_Aim of the task:_ Look for the word "cursareu" in the records, and copy each line where it appears.

_Items listed in a dataset:_
━━━━━━━━━━
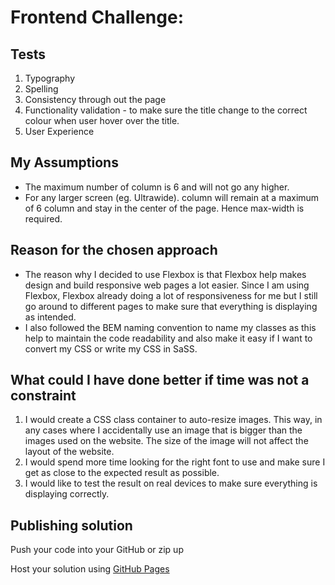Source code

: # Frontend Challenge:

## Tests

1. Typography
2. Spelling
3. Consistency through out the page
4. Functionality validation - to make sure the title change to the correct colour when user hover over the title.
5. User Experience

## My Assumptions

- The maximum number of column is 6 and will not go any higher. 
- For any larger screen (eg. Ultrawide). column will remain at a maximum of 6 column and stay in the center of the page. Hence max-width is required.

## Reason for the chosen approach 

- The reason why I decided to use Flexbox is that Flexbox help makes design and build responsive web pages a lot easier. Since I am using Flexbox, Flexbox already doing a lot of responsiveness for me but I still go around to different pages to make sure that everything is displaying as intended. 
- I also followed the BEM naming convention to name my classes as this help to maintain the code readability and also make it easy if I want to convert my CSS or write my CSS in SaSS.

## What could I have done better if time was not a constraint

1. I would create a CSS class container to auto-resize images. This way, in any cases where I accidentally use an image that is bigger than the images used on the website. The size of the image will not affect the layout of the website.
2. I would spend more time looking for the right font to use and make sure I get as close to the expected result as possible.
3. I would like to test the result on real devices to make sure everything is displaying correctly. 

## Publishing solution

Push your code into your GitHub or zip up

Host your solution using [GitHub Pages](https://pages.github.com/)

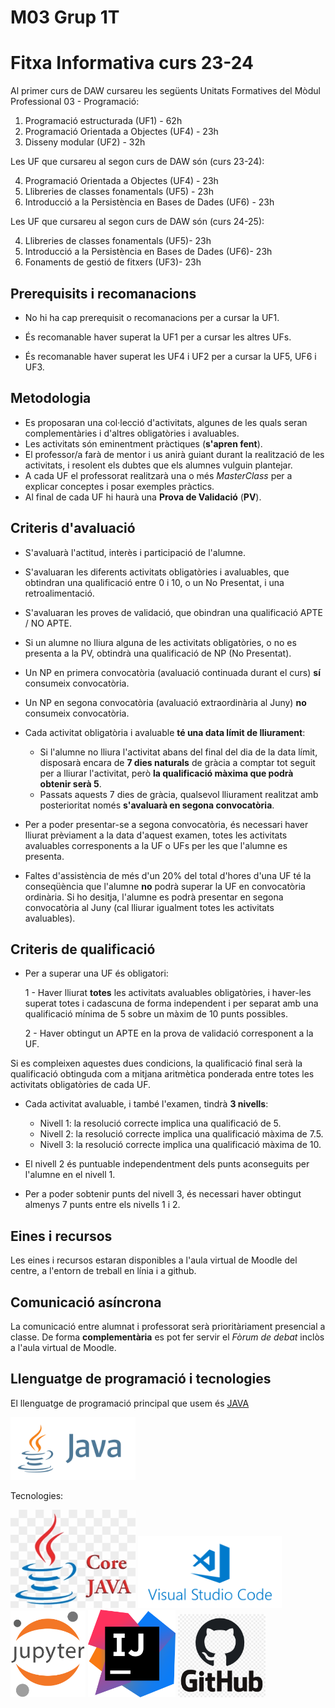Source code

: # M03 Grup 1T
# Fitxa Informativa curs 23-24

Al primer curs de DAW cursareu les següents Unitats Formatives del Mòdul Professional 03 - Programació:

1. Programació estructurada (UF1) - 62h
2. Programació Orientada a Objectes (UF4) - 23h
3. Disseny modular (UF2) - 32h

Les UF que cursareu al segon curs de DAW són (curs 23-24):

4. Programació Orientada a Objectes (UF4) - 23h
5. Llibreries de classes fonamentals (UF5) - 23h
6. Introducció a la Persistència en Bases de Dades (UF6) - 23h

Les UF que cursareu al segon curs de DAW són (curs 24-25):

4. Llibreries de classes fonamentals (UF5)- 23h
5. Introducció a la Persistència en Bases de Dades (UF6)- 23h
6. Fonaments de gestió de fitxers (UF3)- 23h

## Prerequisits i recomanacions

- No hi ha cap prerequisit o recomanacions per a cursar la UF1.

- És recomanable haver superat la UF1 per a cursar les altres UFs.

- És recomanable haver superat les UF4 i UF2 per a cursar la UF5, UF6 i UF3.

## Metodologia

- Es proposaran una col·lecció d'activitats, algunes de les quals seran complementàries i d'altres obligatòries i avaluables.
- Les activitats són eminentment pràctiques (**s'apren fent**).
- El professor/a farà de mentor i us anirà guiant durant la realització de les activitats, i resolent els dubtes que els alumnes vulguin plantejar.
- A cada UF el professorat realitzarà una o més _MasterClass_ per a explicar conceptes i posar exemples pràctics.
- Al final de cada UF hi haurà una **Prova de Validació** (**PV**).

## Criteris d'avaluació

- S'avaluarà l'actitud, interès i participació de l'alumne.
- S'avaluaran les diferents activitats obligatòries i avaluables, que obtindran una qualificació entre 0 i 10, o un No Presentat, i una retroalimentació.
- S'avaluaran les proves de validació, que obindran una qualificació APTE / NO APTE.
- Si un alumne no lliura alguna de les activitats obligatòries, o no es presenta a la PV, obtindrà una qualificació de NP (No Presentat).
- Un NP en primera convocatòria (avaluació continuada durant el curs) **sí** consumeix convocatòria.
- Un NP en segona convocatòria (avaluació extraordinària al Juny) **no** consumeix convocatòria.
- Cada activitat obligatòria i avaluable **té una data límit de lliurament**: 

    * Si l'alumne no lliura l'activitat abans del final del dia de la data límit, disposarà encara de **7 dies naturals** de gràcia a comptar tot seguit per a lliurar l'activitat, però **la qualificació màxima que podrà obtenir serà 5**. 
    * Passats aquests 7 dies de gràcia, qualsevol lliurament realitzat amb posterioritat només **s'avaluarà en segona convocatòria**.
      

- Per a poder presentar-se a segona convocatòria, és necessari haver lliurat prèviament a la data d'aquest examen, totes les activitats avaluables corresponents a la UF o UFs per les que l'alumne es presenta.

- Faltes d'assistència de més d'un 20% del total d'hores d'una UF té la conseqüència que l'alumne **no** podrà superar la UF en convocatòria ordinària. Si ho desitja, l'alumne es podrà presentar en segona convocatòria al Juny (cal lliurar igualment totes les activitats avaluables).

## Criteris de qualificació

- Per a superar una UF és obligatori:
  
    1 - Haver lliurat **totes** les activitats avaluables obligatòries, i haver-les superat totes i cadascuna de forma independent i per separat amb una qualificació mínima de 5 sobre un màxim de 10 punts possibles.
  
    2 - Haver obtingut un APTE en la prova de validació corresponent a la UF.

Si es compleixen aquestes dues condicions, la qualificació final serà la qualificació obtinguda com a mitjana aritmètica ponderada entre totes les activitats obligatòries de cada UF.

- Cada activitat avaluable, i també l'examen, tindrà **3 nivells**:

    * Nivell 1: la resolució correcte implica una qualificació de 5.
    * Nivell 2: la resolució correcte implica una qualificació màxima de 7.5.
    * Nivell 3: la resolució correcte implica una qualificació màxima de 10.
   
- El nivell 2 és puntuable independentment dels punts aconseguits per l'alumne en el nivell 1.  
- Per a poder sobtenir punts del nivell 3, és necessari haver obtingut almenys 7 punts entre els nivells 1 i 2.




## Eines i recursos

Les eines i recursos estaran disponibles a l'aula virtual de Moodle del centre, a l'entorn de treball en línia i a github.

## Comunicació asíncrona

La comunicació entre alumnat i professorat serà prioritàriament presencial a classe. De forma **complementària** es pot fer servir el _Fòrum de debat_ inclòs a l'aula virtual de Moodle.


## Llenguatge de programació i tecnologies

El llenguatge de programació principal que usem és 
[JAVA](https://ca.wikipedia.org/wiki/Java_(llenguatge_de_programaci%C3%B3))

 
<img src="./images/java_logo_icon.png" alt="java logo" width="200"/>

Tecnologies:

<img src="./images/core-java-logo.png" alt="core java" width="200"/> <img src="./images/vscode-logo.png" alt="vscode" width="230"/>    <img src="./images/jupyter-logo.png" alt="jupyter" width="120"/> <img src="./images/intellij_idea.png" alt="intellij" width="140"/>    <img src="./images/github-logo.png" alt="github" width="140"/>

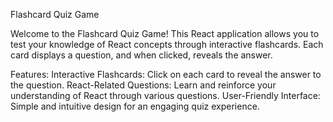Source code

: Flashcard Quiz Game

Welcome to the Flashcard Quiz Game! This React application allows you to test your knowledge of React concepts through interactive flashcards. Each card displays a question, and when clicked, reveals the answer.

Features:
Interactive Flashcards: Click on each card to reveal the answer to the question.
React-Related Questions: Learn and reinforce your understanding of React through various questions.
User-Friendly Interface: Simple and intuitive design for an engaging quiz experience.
━━━━━━━━━━
_The completed task:_
Al primer curs de DAW cursareu les següents Unitats Formatives del Mòdul Professional 03 - Programació:
Les UF que cursareu al segon curs de DAW són (curs 23-24):
Les UF que cursareu al segon curs de DAW són (curs 24-25):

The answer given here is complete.